» Task to carry out
Each record must be repeated exactly. None may be dropped.

» Data extracts
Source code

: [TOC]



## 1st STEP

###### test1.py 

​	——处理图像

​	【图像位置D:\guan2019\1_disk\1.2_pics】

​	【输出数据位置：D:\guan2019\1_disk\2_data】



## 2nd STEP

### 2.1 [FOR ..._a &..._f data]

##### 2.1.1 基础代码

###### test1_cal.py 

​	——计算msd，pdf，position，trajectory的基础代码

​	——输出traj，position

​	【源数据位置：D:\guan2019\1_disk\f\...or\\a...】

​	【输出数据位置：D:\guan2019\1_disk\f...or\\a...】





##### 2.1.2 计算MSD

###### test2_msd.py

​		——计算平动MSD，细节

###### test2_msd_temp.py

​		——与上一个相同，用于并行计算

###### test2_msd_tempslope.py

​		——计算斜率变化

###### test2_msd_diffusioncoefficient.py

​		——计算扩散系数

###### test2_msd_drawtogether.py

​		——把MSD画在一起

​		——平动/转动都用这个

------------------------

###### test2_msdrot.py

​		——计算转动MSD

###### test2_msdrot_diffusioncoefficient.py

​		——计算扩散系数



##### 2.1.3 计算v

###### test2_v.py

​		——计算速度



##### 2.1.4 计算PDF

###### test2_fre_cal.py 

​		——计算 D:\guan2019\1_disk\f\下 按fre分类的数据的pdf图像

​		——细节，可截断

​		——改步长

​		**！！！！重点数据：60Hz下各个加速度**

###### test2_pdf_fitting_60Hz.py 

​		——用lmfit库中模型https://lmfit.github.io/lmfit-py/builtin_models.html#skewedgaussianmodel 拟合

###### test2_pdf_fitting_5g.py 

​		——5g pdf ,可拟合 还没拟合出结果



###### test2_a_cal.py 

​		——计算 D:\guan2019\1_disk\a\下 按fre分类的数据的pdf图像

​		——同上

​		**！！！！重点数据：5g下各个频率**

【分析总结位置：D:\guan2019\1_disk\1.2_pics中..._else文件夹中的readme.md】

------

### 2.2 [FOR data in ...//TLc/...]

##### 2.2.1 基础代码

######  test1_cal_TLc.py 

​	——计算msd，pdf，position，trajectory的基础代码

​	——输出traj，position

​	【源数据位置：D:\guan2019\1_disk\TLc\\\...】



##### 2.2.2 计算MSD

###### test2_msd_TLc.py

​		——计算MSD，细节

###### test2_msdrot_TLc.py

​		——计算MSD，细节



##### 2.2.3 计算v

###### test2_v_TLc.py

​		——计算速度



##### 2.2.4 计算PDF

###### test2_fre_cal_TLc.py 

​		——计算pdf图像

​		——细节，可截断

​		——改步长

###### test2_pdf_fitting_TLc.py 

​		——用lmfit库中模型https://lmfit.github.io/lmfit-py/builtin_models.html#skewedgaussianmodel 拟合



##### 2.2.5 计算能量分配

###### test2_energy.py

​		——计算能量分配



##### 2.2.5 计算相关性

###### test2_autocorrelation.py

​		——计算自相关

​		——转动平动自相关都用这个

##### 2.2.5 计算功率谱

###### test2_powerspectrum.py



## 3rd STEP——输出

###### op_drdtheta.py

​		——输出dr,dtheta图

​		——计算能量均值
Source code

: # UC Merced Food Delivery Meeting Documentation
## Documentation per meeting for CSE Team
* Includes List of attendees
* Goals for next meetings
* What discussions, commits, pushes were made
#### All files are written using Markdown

» Solution to this problem
Source code

: [TOC]



## 1st STEP

###### test1.py 

​	——处理图像

​	【图像位置D:\guan2019\1_disk\1.2_pics】

​	【输出数据位置：D:\guan2019\1_disk\2_data】



## 2nd STEP

### 2.1 [FOR ..._a &..._f data]

##### 2.1.1 基础代码

###### test1_cal.py 

​	——计算msd，pdf，position，trajectory的基础代码

​	——输出traj，position

​	【源数据位置：D:\guan2019\1_disk\f\...or\\a...】

​	【输出数据位置：D:\guan2019\1_disk\f...or\\a...】





##### 2.1.2 计算MSD

###### test2_msd.py

​		——计算平动MSD，细节

###### test2_msd_temp.py

​		——与上一个相同，用于并行计算

###### test2_msd_tempslope.py

​		——计算斜率变化

###### test2_msd_diffusioncoefficient.py

​		——计算扩散系数

###### test2_msd_drawtogether.py

​		——把MSD画在一起

​		——平动/转动都用这个

------------------------

###### test2_msdrot.py

​		——计算转动MSD

###### test2_msdrot_diffusioncoefficient.py

​		——计算扩散系数



##### 2.1.3 计算v

###### test2_v.py

​		——计算速度



##### 2.1.4 计算PDF

###### test2_fre_cal.py 

​		——计算 D:\guan2019\1_disk\f\下 按fre分类的数据的pdf图像

​		——细节，可截断

​		——改步长

​		**！！！！重点数据：60Hz下各个加速度**

###### test2_pdf_fitting_60Hz.py 

​		——用lmfit库中模型https://lmfit.github.io/lmfit-py/builtin_models.html#skewedgaussianmodel 拟合

###### test2_pdf_fitting_5g.py 

​		——5g pdf ,可拟合 还没拟合出结果



###### test2_a_cal.py 

​		——计算 D:\guan2019\1_disk\a\下 按fre分类的数据的pdf图像

​		——同上

​		**！！！！重点数据：5g下各个频率**

【分析总结位置：D:\guan2019\1_disk\1.2_pics中..._else文件夹中的readme.md】

------

### 2.2 [FOR data in ...//TLc/...]

##### 2.2.1 基础代码

######  test1_cal_TLc.py 

​	——计算msd，pdf，position，trajectory的基础代码

​	——输出traj，position

​	【源数据位置：D:\guan2019\1_disk\TLc\\\...】



##### 2.2.2 计算MSD

###### test2_msd_TLc.py

​		——计算MSD，细节

###### test2_msdrot_TLc.py

​		——计算MSD，细节



##### 2.2.3 计算v

###### test2_v_TLc.py

​		——计算速度



##### 2.2.4 计算PDF

###### test2_fre_cal_TLc.py 

​		——计算pdf图像

​		——细节，可截断

​		——改步长

###### test2_pdf_fitting_TLc.py 

​		——用lmfit库中模型https://lmfit.github.io/lmfit-py/builtin_models.html#skewedgaussianmodel 拟合



##### 2.2.5 计算能量分配

###### test2_energy.py

​		——计算能量分配



##### 2.2.5 计算相关性

###### test2_autocorrelation.py

​		——计算自相关

​		——转动平动自相关都用这个

##### 2.2.5 计算功率谱

###### test2_powerspectrum.py



## 3rd STEP——输出

###### op_drdtheta.py

​		——输出dr,dtheta图

​		——计算能量均值
Source code

: # UC Merced Food Delivery Meeting Documentation
## Documentation per meeting for CSE Team
* Includes List of attendees
* Goals for next meetings
* What discussions, commits, pushes were made
#### All files are written using Markdown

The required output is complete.